Mr Andor’s unemployment report said the welfare systems of southern Europe are unravelling as governments slash benefits, leaving families exposed to the full brunt of the crisis. The “automatic stabilisers” are no longer functioning properly.
He said there is a rising risk that the long-term jobless will fall into an “enormous poverty trap” if the crisis is allowed to drag on. “Severe material deprivation” has surged to 31pc in Latvia and 44pc in Bulgaria, casting doubts on claims that these two euro-pegged countries have shaken off the crisis .
Spain’s long-term jobless now number 2m, while the country’s GINI coefficient measuring inequality has risen from 31.2 to 34 since the crisis began.
The report said the biggest single cause of the jobs crisis is a “demand shock” to the Euroland economy, deeming other factors to be “less relevant”. The findings reflect deep dissent within the EU policy apparatus over the contractionary policy settings, and undercut claims by hard-liners that labour reforms in the Club Med bloc are enough to pull the region out of slump.
Mr Andor’s grim warnings came a day after Commission chief Manuel Barroso claimed the eurozone crisis had “essentially been overcome”.
Graeme Leach, from the Institute of Directors, said the European Central Bank has bought time with its bond-buying pledge but the deeper economic crisis grinds on with a “terrifying” human cost. “The figures are shockingly bad. This saga is far from over,” he said.

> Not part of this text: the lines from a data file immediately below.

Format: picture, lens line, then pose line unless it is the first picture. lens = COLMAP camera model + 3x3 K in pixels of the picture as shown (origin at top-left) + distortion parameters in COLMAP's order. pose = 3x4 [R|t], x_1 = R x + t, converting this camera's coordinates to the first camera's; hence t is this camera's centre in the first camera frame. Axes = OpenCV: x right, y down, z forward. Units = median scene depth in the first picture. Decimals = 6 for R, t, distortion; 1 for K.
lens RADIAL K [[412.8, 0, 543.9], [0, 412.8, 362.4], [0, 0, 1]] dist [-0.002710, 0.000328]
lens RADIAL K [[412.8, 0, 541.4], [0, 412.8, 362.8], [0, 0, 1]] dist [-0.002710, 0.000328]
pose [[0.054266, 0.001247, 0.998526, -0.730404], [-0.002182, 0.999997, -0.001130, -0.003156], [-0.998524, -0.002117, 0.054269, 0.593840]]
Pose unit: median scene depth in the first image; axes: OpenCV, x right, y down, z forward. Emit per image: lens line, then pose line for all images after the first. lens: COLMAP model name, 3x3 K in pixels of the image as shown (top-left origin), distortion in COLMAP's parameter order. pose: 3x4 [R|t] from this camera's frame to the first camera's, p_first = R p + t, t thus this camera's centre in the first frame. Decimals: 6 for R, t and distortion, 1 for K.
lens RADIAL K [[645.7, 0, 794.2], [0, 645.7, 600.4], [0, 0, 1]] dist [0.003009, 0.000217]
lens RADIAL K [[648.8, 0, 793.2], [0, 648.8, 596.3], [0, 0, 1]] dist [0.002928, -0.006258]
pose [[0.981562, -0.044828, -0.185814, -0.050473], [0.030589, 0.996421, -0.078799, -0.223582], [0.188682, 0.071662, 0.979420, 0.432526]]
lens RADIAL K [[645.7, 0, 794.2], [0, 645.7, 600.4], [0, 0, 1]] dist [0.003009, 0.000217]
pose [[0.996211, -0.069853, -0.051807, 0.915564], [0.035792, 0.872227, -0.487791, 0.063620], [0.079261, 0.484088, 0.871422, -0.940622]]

The North-South gap makes it very hard for the ECB to run monetary policy for the whole bloc. Unemployment is just 4.5pc in Austria, 5.4pc in Germany, and 5.6pc in Holland.
Real household income, after tax, had fallen 17pc in Greece, 8pc in Spain, 7pc in Cyprus, and 5pc in Ireland between 2009 and 2011, a slide still gathering speed. Mr Andor said labour market reforms would bear fruit eventually, adding that the jobless rate may be near its peak in Spain.
Jobs data tend to be a lagging indicator so the latest rise in unemployment may reveal much about economic growth prospects for 2013.